Alors quels sont les principaux ingrédients de l’enzyme ? Il y a tout d’abord les « gaeboksunga », ou l’abricot coréen. Vu que le noyau devient toxique lorsque le fruit mûrit, on le cueille tôt. On le lave et dégage les petits poils sur la peau. Ensuite on les mélange au sucre à une proportion de 6 à 4. Si la quantité du sucre est trop élevée, les microorganismes ne peuvent pas vivre donc la fermentation devient difficile. Ensuite on les laisse fermenter dans une jarre durant cent jours. On enlève tous les ingrédients et laisse fermenter encore un an à une température ambiante de 15 degrés. Ainsi on pourra obtenir un enzyme avec une saveur profonde. 

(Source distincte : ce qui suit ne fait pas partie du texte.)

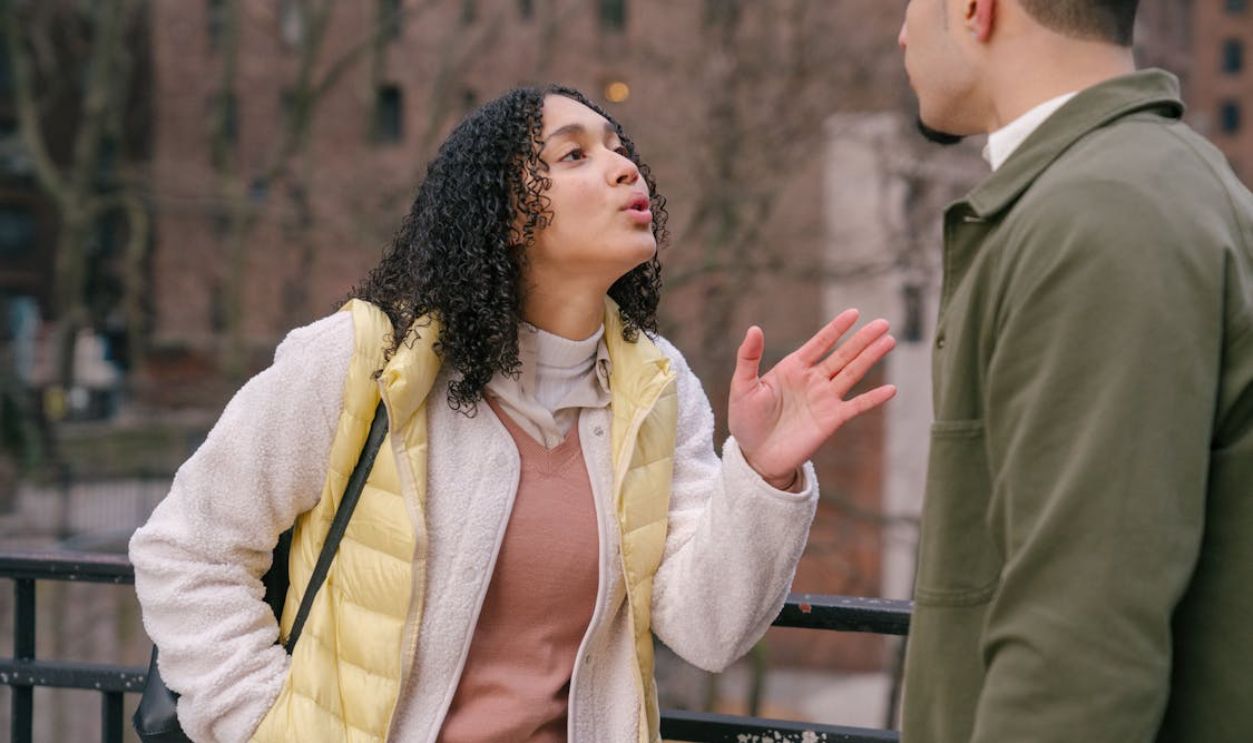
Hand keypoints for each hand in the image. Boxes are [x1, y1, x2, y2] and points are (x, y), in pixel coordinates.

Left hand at [728, 310, 896, 489]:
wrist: (756, 456)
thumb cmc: (746, 420)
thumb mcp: (742, 386)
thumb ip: (748, 358)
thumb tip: (754, 328)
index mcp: (793, 368)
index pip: (820, 343)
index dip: (836, 328)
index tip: (854, 313)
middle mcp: (813, 380)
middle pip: (843, 355)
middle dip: (862, 339)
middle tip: (883, 323)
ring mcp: (824, 399)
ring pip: (853, 373)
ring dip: (871, 358)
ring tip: (889, 341)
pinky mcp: (831, 420)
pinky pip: (856, 406)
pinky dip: (873, 398)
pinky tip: (891, 389)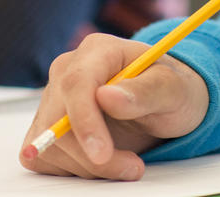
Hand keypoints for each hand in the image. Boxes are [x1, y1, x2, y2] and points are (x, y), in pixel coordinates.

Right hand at [20, 33, 208, 180]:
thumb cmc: (170, 90)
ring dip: (89, 166)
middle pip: (56, 120)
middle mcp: (68, 70)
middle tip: (132, 167)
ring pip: (51, 144)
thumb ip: (145, 91)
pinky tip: (102, 161)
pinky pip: (46, 157)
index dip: (84, 121)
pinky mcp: (47, 126)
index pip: (76, 84)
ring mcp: (53, 98)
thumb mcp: (173, 89)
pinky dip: (75, 169)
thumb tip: (106, 96)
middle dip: (92, 155)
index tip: (102, 154)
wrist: (165, 103)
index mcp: (98, 50)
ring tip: (126, 161)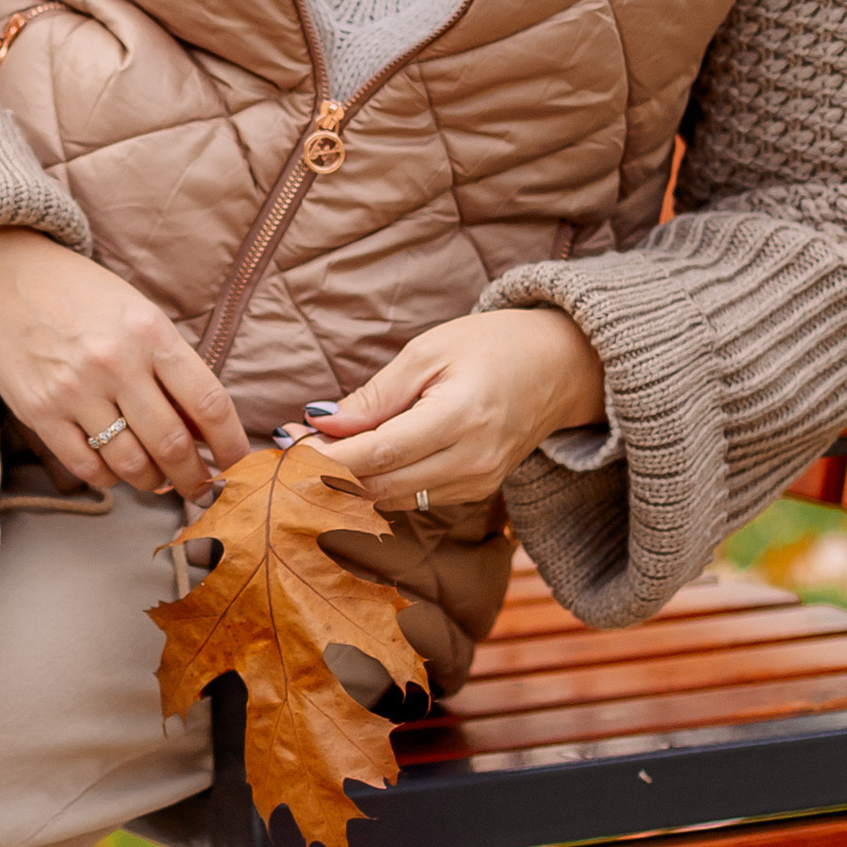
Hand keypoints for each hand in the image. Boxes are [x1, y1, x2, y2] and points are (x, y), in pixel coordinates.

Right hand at [0, 230, 242, 497]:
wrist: (4, 276)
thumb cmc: (81, 294)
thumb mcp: (138, 313)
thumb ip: (171, 366)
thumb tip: (205, 430)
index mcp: (150, 333)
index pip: (208, 403)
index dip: (231, 444)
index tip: (239, 464)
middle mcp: (116, 363)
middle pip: (173, 443)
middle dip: (195, 476)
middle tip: (201, 486)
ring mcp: (75, 390)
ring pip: (131, 463)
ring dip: (153, 481)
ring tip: (159, 480)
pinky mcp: (40, 412)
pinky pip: (86, 466)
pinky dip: (108, 478)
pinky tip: (115, 470)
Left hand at [304, 308, 603, 509]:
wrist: (561, 367)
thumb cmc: (492, 346)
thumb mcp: (429, 352)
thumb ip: (376, 395)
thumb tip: (322, 424)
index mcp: (460, 418)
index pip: (378, 453)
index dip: (326, 457)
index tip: (285, 448)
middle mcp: (472, 462)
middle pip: (380, 485)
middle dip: (328, 472)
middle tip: (288, 451)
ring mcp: (478, 484)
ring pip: (392, 499)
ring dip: (349, 483)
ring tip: (315, 455)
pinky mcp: (477, 493)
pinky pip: (414, 499)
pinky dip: (379, 486)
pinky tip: (356, 465)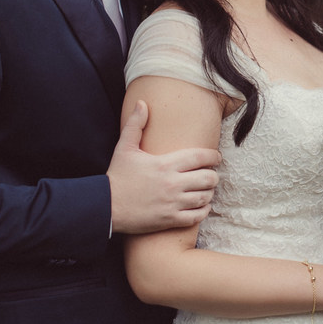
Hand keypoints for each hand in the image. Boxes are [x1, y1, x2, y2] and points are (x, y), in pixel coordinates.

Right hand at [108, 101, 220, 233]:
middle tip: (211, 175)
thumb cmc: (117, 176)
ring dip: (209, 193)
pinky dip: (203, 210)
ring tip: (206, 189)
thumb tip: (142, 103)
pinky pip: (196, 216)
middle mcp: (172, 183)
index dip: (213, 156)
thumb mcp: (124, 148)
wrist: (105, 206)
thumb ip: (136, 124)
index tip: (216, 157)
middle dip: (213, 176)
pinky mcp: (170, 220)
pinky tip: (200, 206)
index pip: (200, 157)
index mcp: (165, 164)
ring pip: (205, 197)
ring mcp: (172, 203)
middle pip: (208, 178)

Les piments forts locaux « cheongnyanggochu » et les « omija » ou les fruits de la baie aux cinq saveurs, sont également utilisés pour préparer de l’enzyme. Comme vous pouvez imaginer, tous les foyers dans ce village disposent de nombreuses jarres dans leur cour qui contiennent différents enzymes. Il s’agit d’un patrimoine qui constitue le secret de leur cuisine locale. 

Le jour où on enlève les cheongyanggochu bien fermentés, on n’oublie pas de  préparer divers plats : d’abord avec les piments ridés, on confectionne le « cheongnyanggochu geonjimuchim » en les assaisonnant légèrement à la pâte de piment rouge. Cela devient le plat d’accompagnement qui forme un mariage gustatif parfait avec n’importe quel mets. Quant à l’enzyme du piment, il est efficace notamment pour maîtriser l’odeur particulière de la viande ou du poisson, ou pour donner une saveur pimentée et fraîche aux plats.   


ⓒ KBS

Déplaçons-nous à la ville de Gimcheon dans la province de Gyeongsang du Nord, reconnue notamment pour ses prunes de qualité. Chaque année, elle organise un festival et présente divers plats fermentés à base de ce fruit à noyau, à chair sucrée et juteuse. 

Le jour de la récolte, les habitants se rassemblent pour préparer du confit, de l’enzyme ainsi que du vinaigre. Dans la levure fait maison, on trempe les prunes puis on les mélange au riz dur « godubap » pour la fermentation. Dans un premier temps, cela devient de l’alcool, puis avec la formation d’une membrane, cela devient du vinaigre. Les résidus ne sont pas à jeter non plus. Ils sont efficaces pour rendre la viande tendre, que ce soit du bœuf, du porc ou de la volaille. Par exemple, lors de la préparation d’une spécialité locale « tojongdakjjim », l’étouffée de poulet, on commence par tremper le poulet dans les résidus de vinaigre, le remplit avec divers ingrédients nutritifs, puis l’assaisonne de manière pimentée avant de le cuire à la vapeur. Petite astuce pour rendre l’assaisonnement particulièrement succulent, c’est d’y ajouter du vinaigre de prune.    


Est-ce que vous avez aimé notre voyage à la découverte de divers enzymes ? Ce serait certainement l’ingrédient de base déterminant de la saveur des divers plats de la cuisine du pays du Matin clair.